Le week-end de Noël, des personnes détenues au centre pénitentiaire de Villefranche-sur-Saône ont occupé pacifiquement la cour de promenade afin de réclamer l’amélioration de leurs conditions de détention. Des équipes de sécurité sont intervenues pour mettre fin à leur mouvement. Toute manifestation collective étant interdite en détention, l’OIP s’inquiète des risques de sanction à leur encontre.

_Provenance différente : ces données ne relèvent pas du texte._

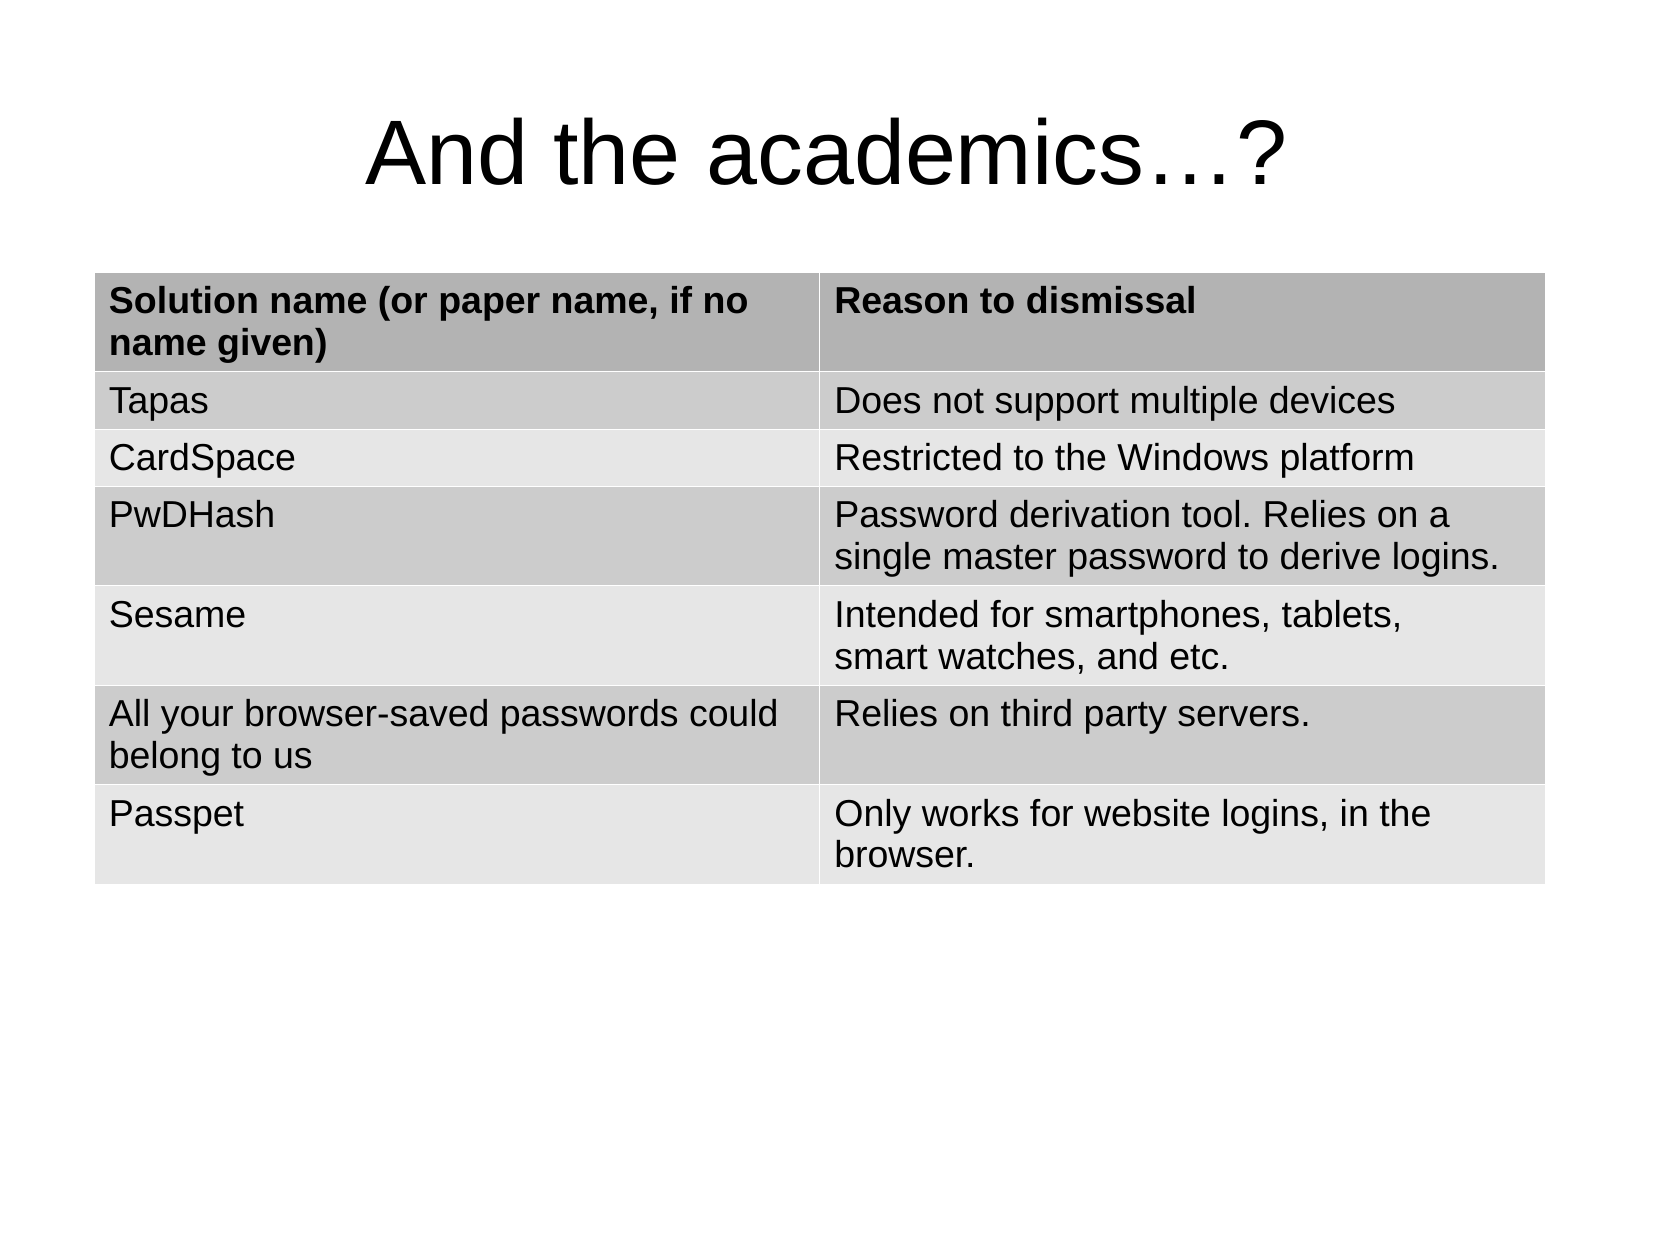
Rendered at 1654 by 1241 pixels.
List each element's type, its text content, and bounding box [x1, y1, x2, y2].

table_header Reason to dismissal [820, 273, 1545, 371]
table_cell Does not support multiple devices [820, 372, 1545, 429]
table_cell Sesame [95, 586, 819, 685]
table_cell CardSpace [95, 430, 819, 486]
table_cell Relies on third party servers. [820, 686, 1545, 784]
table_cell Restricted to the Windows platform [820, 430, 1545, 486]
table_cell Only works for website logins, in the browser. [820, 785, 1545, 884]
table_header Solution name (or paper name, if no name given) [95, 273, 819, 371]
table_cell Intended for smartphones, tablets, smart watches, and etc. [820, 586, 1545, 685]
table_cell Passpet [95, 785, 819, 884]
table_cell PwDHash [95, 487, 819, 585]
title And the academics…? [82, 49, 1571, 257]
table_cell All your browser-saved passwords could belong to us [95, 686, 819, 784]
table_cell Tapas [95, 372, 819, 429]
table_cell Password derivation tool. Relies on a single master password to derive logins. [820, 487, 1545, 585]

Le week-end dernier, une quarantaine de personnes incarcérées à la prison de Villefranche-sur-Saône ont refusé de réintégrer leurs cellules à la fin de la promenade. Elles ont affiché dans la cour de promenade leurs revendications : pouvoir recevoir de la viande via les colis de Noël et acheter plus de produits hallal en cantine, la possibilité de faire du sport deux fois par semaine, un plus grand accès à des activités, ainsi que des douches plus longues. Ces revendications font écho à des problèmes soulevés par le Contrôle général des lieux de privation de liberté (CGLPL) lors de sa visite de décembre 2020. Il relevait en effet « un temps de pratique sportive insuffisant », recommandait que l’offre de produits frais halal commandables en cantine [soit] étendue à un nombre d’articles carnés plus important en quantité et plus diversifié en qualité » ou encore que « l’organisation des mouvements en détention [permette] aux personnes détenues d’accéder aux activités auxquelles elles se sont inscrites ».

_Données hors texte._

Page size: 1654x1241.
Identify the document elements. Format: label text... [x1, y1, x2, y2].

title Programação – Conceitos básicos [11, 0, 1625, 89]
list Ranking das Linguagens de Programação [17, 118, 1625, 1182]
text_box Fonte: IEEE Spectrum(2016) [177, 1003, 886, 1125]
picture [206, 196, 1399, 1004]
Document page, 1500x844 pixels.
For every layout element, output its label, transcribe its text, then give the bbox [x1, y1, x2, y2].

D’après les informations recueillies par l’OIP, ces revendications collectives ont été portées dans le calme ; les personnes détenues étaient assises par terre dans la cour de promenade. Échouant à les convaincre de remonter en cellule, la direction de l’établissement a fait intervenir les Éris[1], qui ont procédé à la réintégration forcée des « manifestants » en cellule. Certains d’entre eux auraient été placés préventivement au quartier disciplinaire.
En détention, toute forme d’action collective est en effet interdite, et les possibilités d’expression collective sont fortement entravées[2]. D’après le code pénitentiaire, participer, ou tenter de le faire, à toute action collective « de nature à compromettre la sécurité des établissements ou à en perturber l’ordre » est constitutif d’une faute du premier degré – le niveau le plus élevé – et passible de vingt jours de quartier disciplinaire. Il est par ailleurs fréquent que les meneurs soient rapidement transférés dans un autre établissement. À ces réponses disciplinaires peuvent également s’ajouter des suites pénales : retrait de crédit de réduction de peine ou de remise de peine supplémentaire et, nouveauté introduite par la réforme Dupond-Moretti de décembre 2021, exclusion du bénéfice de la libération sous contrainte. Les règles pénitentiaires européennes précisent pourtant que « les détenus doivent être autorisés à discuter de questions relatives à leurs conditions générales de détention et doivent être encouragés à communiquer avec les autorités pénitentiaires ». Pour le Conseil de l’Europe il s’agit du respect du droit fondamental à l’expression mais aussi d’assurer la pacification de la détention en prévoyant « des voies de communication claires entre les parties ».
L’OIP sera attentif aux réponses qui seront apportées par l’administration pénitentiaire aux revendications des personnes détenues ayant pris part à cette action, et au risque de sanction à leur encontre. Il rappelle l’urgence que soit reconnu un droit d’expression collective aux personnes détenues.
[1] Les équipes régionales d’intervention et de sécurité (Éris) sont les unités de l’administration pénitentiaire chargées d’intervenir en cas de tensions (agression, mutinerie, évasion, etc.) dans un établissement pénitentiaire.
[2] Lire notamment : « Pour des droits collectifs en prison », Dedans Dehors n°114 – mars 2022.